The EVM is poised to remain the most popular blockchain operating system, running on thousands of different networks and rollups across markets, sectors, and use cases. Ethereum will significantly benefit from this expanding ecosystem even as mainnet captures just a portion of its total value. However, this diversity brings many of the same challenges Google has with Android. For example, different EVM networks can run slightly different operating system versions, so Ethereum smart contracts aren’t guaranteed to run seamlessly on all of them by default, and developers have to spend extra time tweaking, testing, and maintaining for different environments. The Ethereum user experience can also become too fragmented for the average user: apps on one network may not be available on another, wallets don’t support all networks simultaneously, and switching or bridging across them can be confusing or even dangerous for the average user. These UX issues will get smoother over time, just as Android got smoother and safer as it developed. Still, the burden remains on developers to invest more time accounting for these issues than they would have otherwise.

On the other hand, Solana is similar to iOS in how it values tightly integrated components in the name of throughput and performance. There’s much more to it – different consensus mechanisms and design principles – but ultimately, Solana as a single, unified network is much faster and cheaper than Ethereum and many other EVM networks. Developers can focus on delivering better apps for a single, high-performance platform without worrying about transaction speed, gas cost optimization, or deploying across multiple networks, and users don’t have to worry as much about slow transactions, switching or bridging between networks, inconsistent wallet support, and other usability issues that plague Ethereum. 

Of course, this is a surface-level analogy, and much detail is lost in the comparison. But it’s helpful to understand that it’s a game of nuanced choices, not winners and losers. Which is absolutely, objectively “better” doesn’t matter; that debate will never end. Some people will value a modular philosophy’s flexibility; others will value a more integrated platform’s speed and simplicity. What matters is that options exist, and you can choose what works best for you. The success of our industry requires a competitive set of platforms with different tradeoffs to maximize developer and user choice; today, Ethereum and Solana embody this spirit as two of the most promising smart contract networks in the market.

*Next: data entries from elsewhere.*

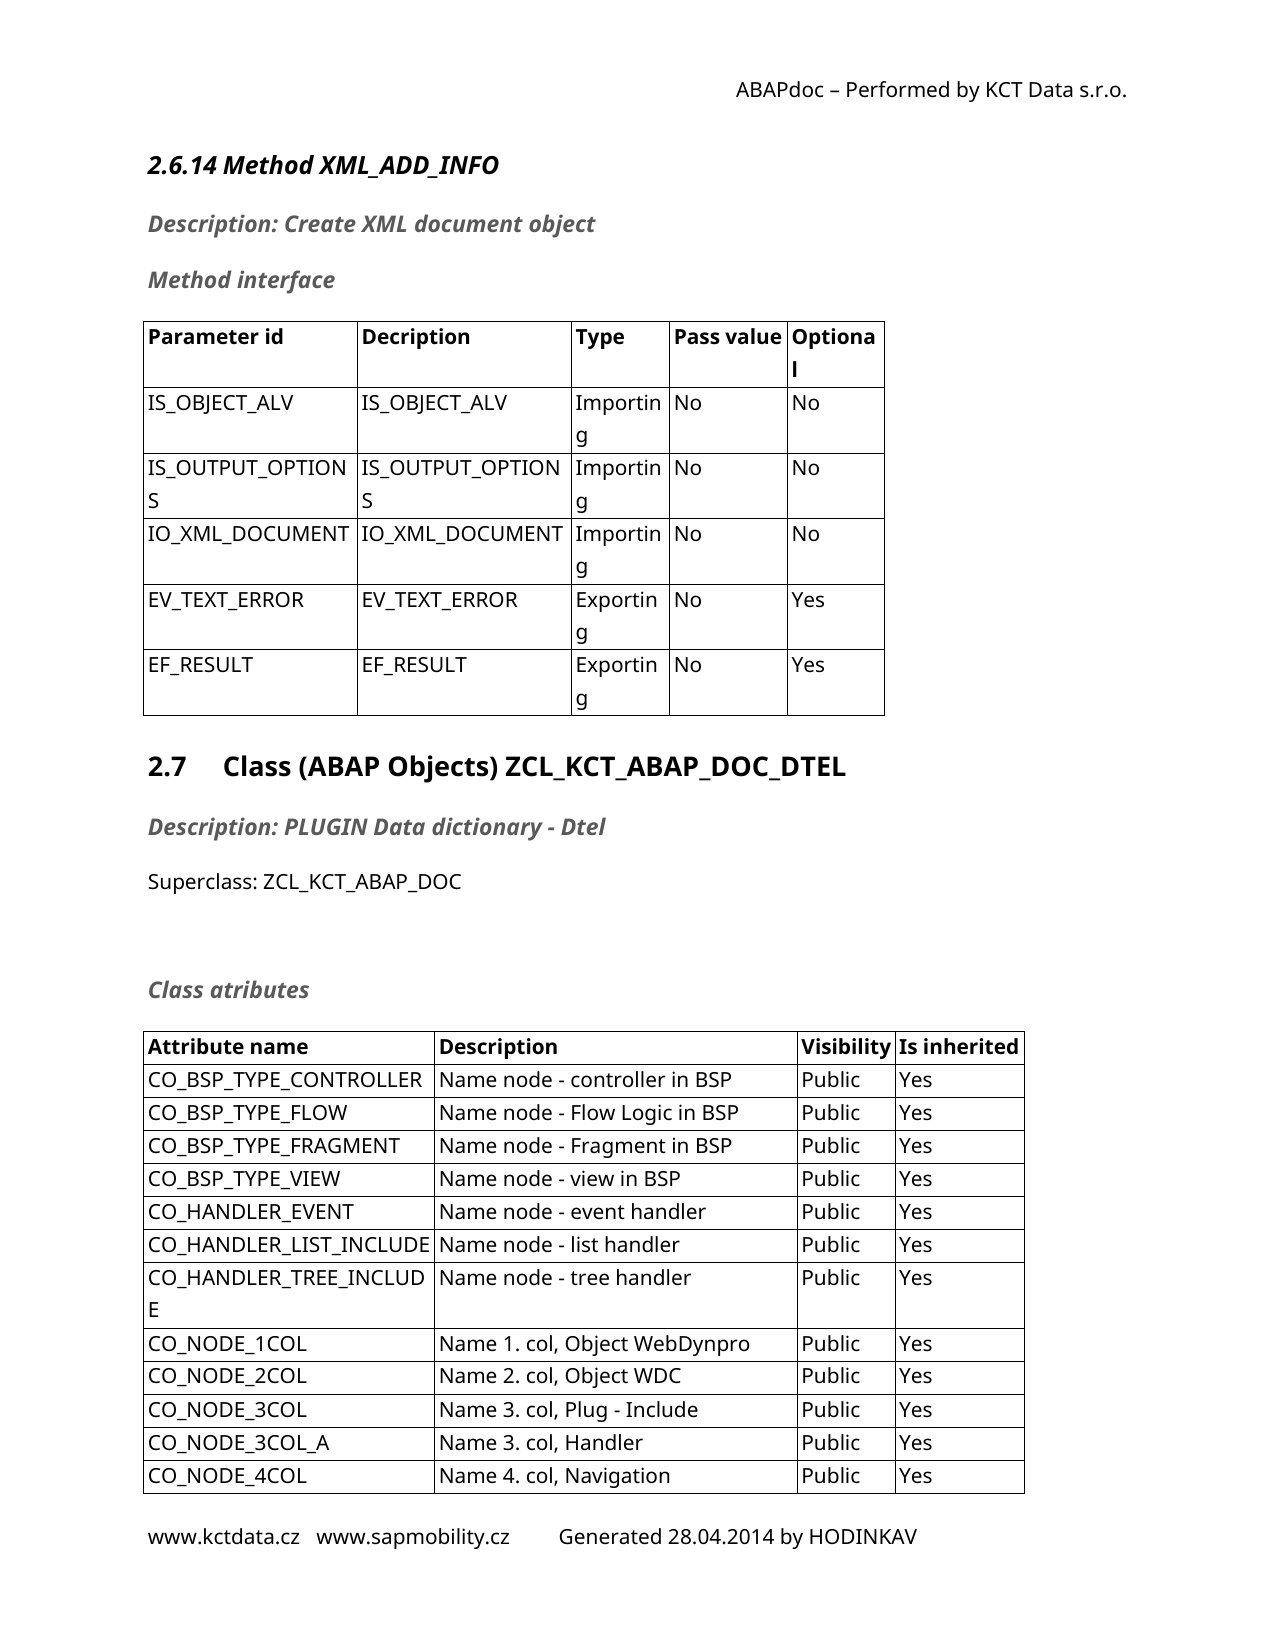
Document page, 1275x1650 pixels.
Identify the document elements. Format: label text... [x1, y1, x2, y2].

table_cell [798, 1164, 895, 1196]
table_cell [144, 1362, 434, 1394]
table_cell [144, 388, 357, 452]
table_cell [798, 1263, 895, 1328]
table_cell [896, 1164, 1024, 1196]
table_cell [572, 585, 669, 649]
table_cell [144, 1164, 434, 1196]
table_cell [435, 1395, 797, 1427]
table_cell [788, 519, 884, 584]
subtitle Method XML_ADD_INFO [148, 148, 1127, 182]
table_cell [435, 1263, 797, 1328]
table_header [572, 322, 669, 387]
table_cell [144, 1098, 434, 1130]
text Class atributes [148, 974, 1127, 1005]
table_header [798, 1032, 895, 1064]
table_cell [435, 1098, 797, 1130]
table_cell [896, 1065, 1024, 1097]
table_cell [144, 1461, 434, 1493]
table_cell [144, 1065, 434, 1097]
text Description: Create XML document object [148, 208, 1127, 239]
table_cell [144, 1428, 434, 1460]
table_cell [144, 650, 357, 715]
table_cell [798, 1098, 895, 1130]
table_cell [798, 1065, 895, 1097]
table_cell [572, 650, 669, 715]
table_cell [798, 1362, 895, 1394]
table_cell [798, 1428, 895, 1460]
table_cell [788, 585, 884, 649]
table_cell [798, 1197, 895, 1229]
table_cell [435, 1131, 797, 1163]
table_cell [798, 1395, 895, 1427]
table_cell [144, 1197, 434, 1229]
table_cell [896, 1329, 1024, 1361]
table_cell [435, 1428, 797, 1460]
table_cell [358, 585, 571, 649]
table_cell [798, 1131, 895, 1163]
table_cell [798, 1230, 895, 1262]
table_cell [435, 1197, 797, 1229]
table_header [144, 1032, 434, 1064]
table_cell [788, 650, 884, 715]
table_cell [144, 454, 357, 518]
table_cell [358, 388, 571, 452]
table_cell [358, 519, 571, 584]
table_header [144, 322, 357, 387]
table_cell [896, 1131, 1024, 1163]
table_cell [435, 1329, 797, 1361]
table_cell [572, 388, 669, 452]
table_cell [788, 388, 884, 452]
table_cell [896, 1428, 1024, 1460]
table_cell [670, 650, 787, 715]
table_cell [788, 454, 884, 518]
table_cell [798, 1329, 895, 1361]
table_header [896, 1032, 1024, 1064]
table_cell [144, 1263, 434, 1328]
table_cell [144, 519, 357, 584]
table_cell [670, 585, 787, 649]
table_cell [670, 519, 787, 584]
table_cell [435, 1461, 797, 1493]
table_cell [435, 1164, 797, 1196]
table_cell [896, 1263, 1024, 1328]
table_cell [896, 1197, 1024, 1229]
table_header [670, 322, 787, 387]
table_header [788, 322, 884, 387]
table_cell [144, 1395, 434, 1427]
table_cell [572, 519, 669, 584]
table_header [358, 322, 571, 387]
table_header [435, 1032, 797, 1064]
text Method interface [148, 264, 1127, 296]
text Description: PLUGIN Data dictionary - Dtel [148, 810, 1127, 842]
text Class (ABAP Objects) ZCL_KCT_ABAP_DOC_DTEL [148, 747, 1127, 784]
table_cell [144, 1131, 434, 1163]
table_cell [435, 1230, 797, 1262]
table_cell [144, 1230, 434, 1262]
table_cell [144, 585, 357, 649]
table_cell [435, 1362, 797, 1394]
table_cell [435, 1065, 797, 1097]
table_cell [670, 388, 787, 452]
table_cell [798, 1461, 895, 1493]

Understanding where we are in the financial and technology cycle is essential for investors. Bear markets are the best times to survey the market and pick new winners during a significant consolidation. Maxis would have you support only Ethereum, Bitcoin, or whatever network they favor and discard everything else, but that’s more emotion than logic. Indeed, there was a time when BTC was the only legitimate digital asset, and there was a time when Ethereum, like IBM at its peak, was the only real game in town despite emerging alternatives. But it’s a mistake to assume that the status quo at any point in time will remain the same forever.